Изменить размер шрифта - +
Еще и этот!

 

Она показывает пальцем на дедовы ноги.

 

БУРЫЙ. Сказал же — ночью вынесу и положу на трамвайной остановке.

МАША. А если он и там не проснется?

БУРЫЙ. Значит, такая его судьба.

МАША. Ты его хоть в холл вытащи. А то нехорошо. При постороннем духов не вызывают.

БУРЫЙ. Так он же все равно спит...

МАША. Тебе трудно, что ли? А если мы об него споткнемся? И все — коту под хвост!

БУРЫЙ. Вот это — аргумент.

 

Подхватывает деда подмышки и, с помощью Маши, вытаскивает в холл. Маша бежит в конурку, где ждет Лиза, возвращается оттуда с покрывалом и укутывает деда.

 

БУРЫЙ. Умница. Теперь его даже не видно.

МАША. Нет, все не так, все не так! Все неправильно! Никакой дух не явится, зря ты все это затеял.

БУРЫЙ. Ни фига, выманим!

 

Он обнимает Машу и целует, Маша прижимается.

 

МАША. Может, не надо, а? Это же прямая дорога в дурдом.

БУРЫЙ. Да что ты заладила — дурдом, дурдом! Не получится — значит, не судьба. Девчонку жалко! Знаешь, как это — когда не простилась? Вот у нас Наташка такая была, мужа убили, без нее похоронили, она рассказывала — во-первых, кошмары снились, во-вторых, муж во сне ругался, а она еще перед тем как-то по-глупому налево сходила...

МАША. Ну так кто ж ей виноват?

БУРЫЙ. Я же говорю — по-глупому. Подружка стерва попалась, подпоила и к одному козлу в постель уложила. Стрелять таких подружек. Так Наташка ночью на кладбище бегала, мы за ней ездили, по всему кладбищу ловили. Прикинь — ночь, кресты торчат, на дорожке — два джипа, меж крестами фонари скачут, люди бегают, ор, мат... Ты что, хочешь, чтобы эта Лизка повадилась ночью на кладбище шастать? Там знаешь сколько всякой сволочи водится?
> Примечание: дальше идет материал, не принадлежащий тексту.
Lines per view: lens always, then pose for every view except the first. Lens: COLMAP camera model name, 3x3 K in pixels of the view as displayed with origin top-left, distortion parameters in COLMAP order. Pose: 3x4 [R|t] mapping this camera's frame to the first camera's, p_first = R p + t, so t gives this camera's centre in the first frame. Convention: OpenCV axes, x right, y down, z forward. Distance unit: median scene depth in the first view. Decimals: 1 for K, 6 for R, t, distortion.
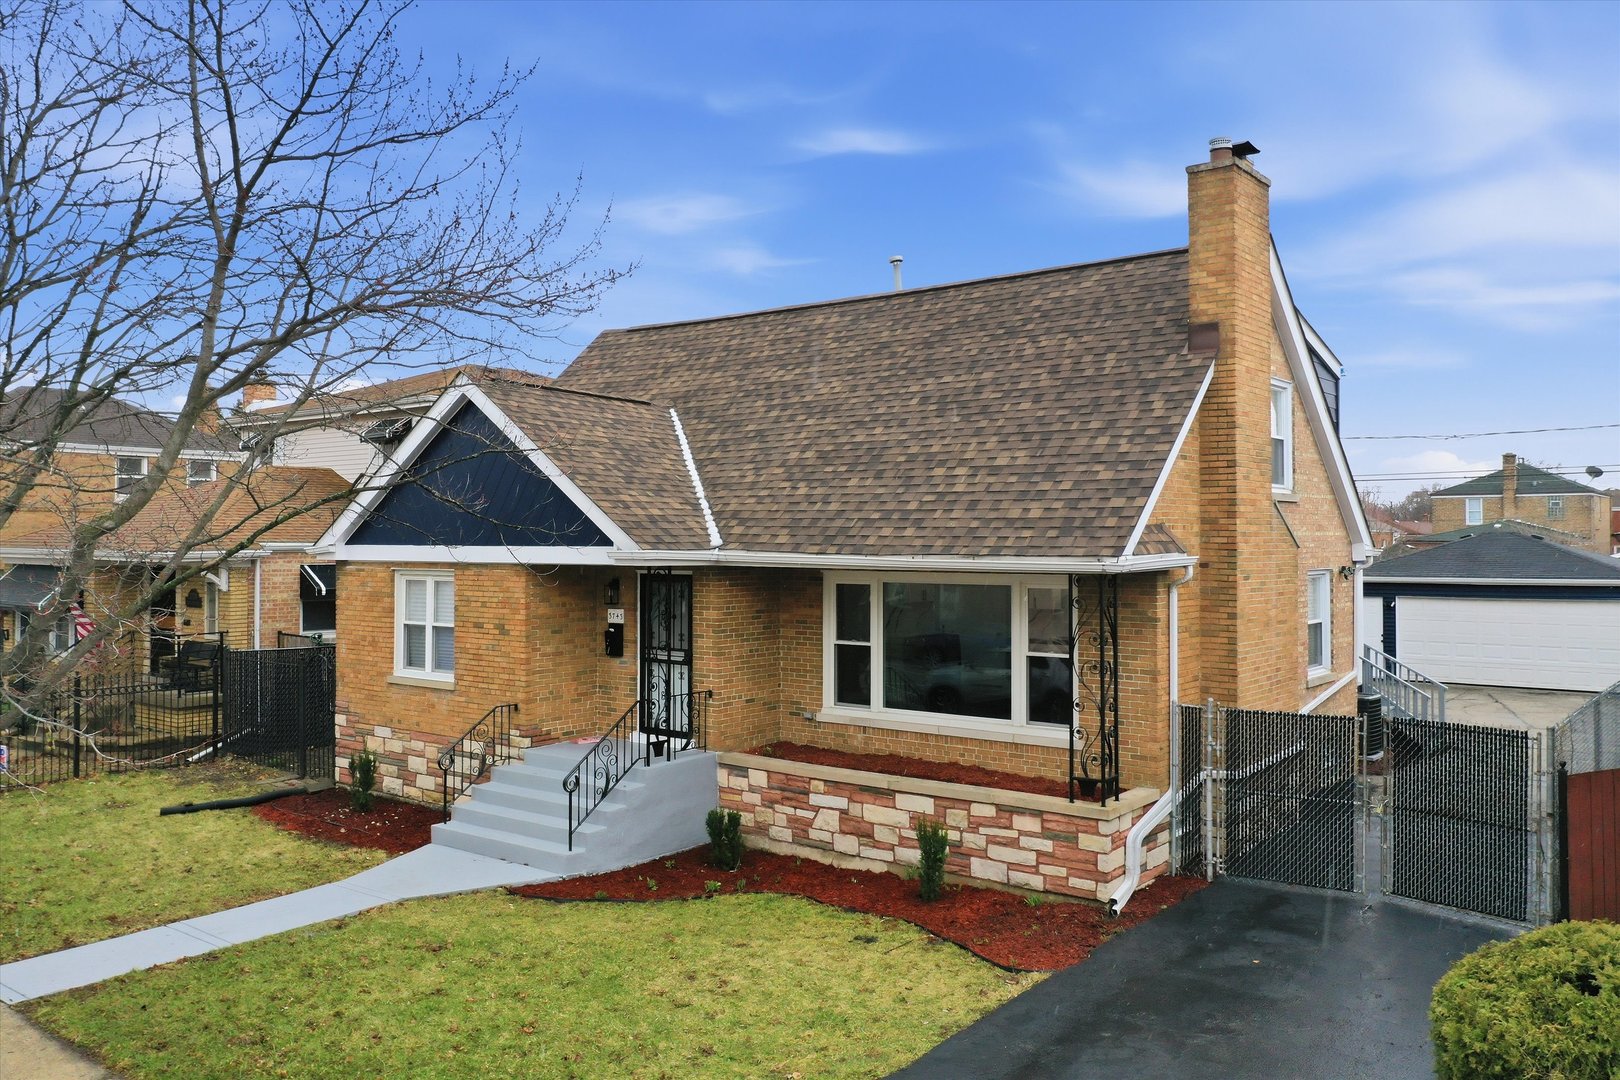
lens RADIAL K [[1299.6, 0, 802.3], [0, 1299.6, 536.2], [0, 0, 1]] dist [-0.003701, -0.007143]
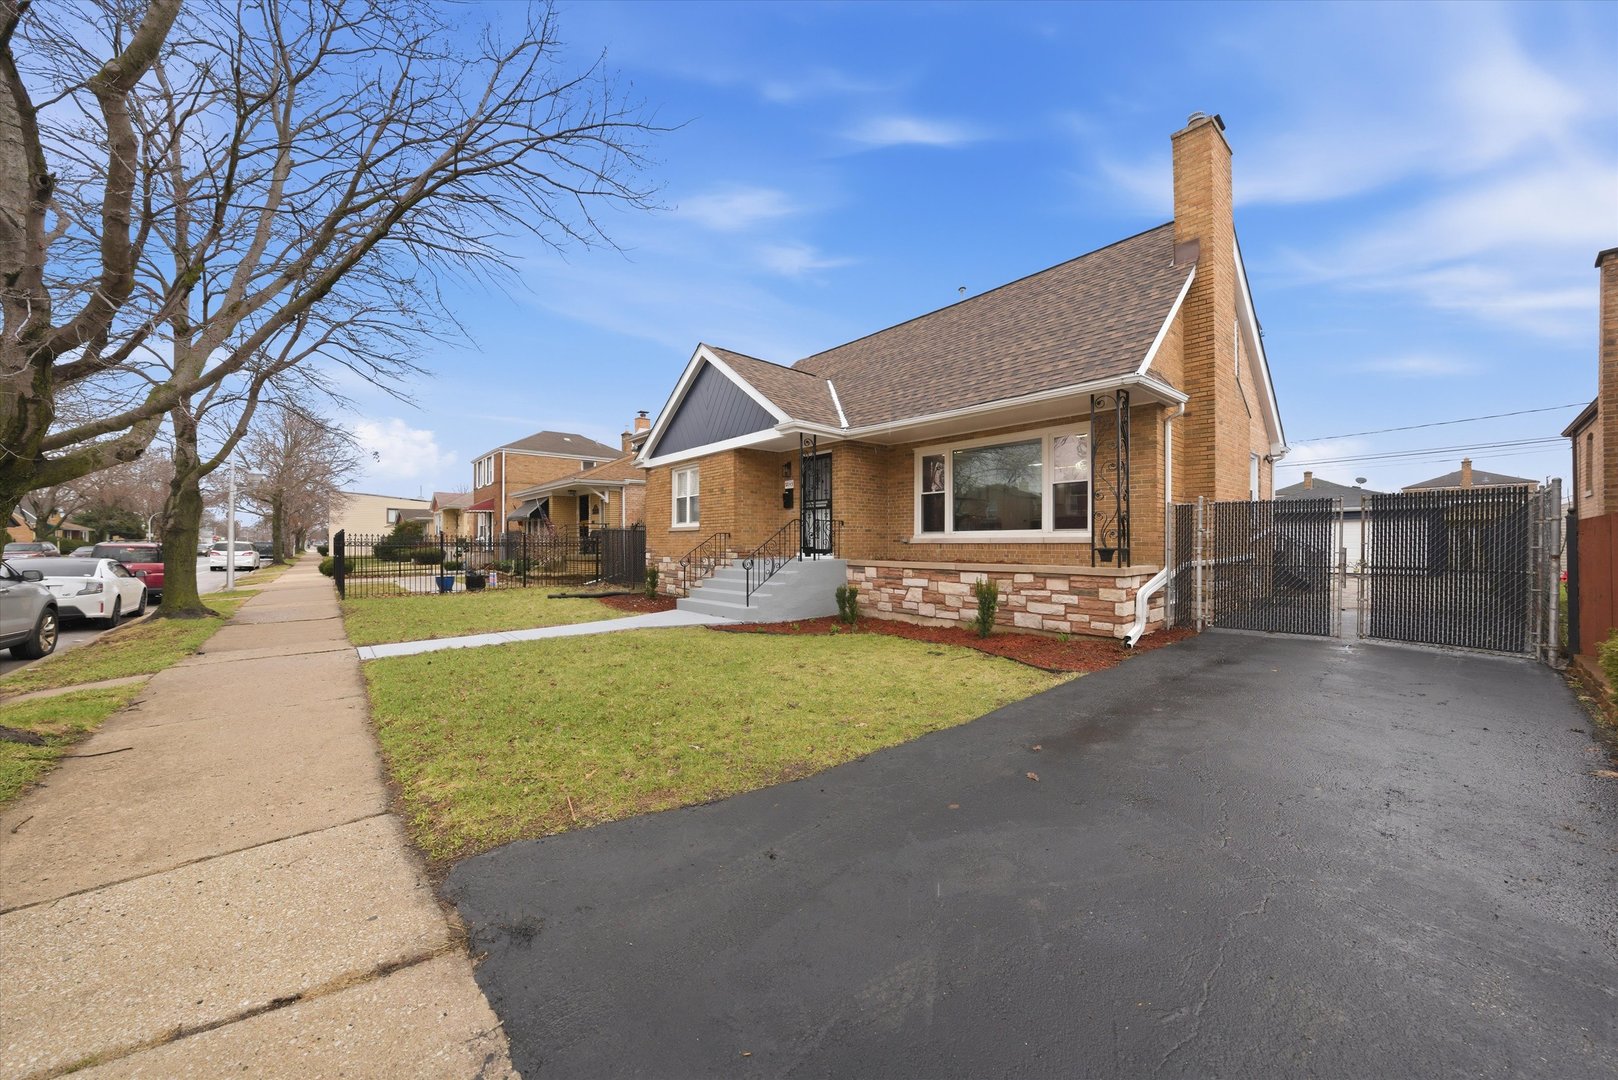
lens RADIAL K [[584.0, 0, 804.9], [0, 584.0, 548.7], [0, 0, 1]] dist [-0.021380, 0.000022]
pose [[0.980960, 0.001038, -0.194206, 0.026504], [0.001231, 0.999932, 0.011565, 0.158392], [0.194205, -0.011584, 0.980893, 0.308160]]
МАША. Не хочу, и в дурдом тоже не хочу.

БУРЫЙ. А то еще история была. У нас одного убили, знаешь, совсем по-глупому, в тире, дурака валяли, инструктору в ухо заехали, устроили пальбу, ну, бухие все были... А у него батя с норовом, повадился каждый день на кладбище ходить. Дело было уже в декабре, темнеет рано. Вот он возвращается — а он не через главные ворота ходил, а через дырку в заборе, так к троллейбусной остановке ближе, — и слышит прямо из под земли — у-у, у-у!!!

МАША. Да ну тебя!

 

Она пытается высвободиться, но Бурый не пускает.

 

БУРЫЙ. А он мужик норовистый — пошел смотреть, кто там под землей воет. И что оказалось? Алкаши повадились на кладбище оттягиваться, там же лавочки, даже на многих могилках столики. И вот один свалился в свежую могилу и в ней заснул. Там эти, гробокопатели, придумали заранее могилы рыть, с осени, пока земля не такая мерзлая. Ну, проснулся, а вылезть не может, темно, холодно, жуть. Тот мужик ему шарф спустил, вытащил. Представляешь, если Лизка на кладбище такое у-у услышит?
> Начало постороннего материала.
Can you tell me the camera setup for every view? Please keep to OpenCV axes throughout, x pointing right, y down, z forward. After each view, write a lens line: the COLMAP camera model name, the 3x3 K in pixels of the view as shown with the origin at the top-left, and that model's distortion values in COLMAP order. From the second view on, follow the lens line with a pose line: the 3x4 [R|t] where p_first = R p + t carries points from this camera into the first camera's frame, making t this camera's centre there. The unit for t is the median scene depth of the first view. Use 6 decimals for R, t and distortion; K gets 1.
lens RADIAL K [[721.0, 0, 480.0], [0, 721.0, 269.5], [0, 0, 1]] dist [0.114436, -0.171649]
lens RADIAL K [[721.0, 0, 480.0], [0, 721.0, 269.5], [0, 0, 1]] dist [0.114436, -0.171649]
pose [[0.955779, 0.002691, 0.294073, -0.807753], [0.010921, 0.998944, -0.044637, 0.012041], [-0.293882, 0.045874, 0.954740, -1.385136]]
МАША. Да ну тебя! И так жуть берет, а тут еще ты со своими глупостями.

БУРЫЙ. Почему с глупостями?

МАША. Потому что! Ну, как ты не понимаешь? Вот вы с Лизкой меня уговорили, а я ведь посвящение — и то еле-еле прошла. Мне в лучшем случае карты раскидывать можно или там венец безбрачия снимать, или какую-нибудь порчу, не очень сложную, а вы хотите, чтобы я зазыв на мертвый дух выполнила!

БУРЫЙ. Так диплом же!

МАША. А что — диплом?! Наша фабрика — тю-тю, зарплату полгода не платили, товаром выдавали, нас уже с базаров гонять стали — прикинь, ряд баб, и у всех в руках желтые эмалированные кастрюли! Кому мы на фиг нужны?! В дилеры идти — вложиться надо, вон подружка тыщу гринов в косметику вложила, а эта косметика вообще польская оказалась! В косметический салон звали массажисткой, я пришла — а он никакой не косметический, блин! Это только так называется, а массаж — эротический! Потом продавцом предложили.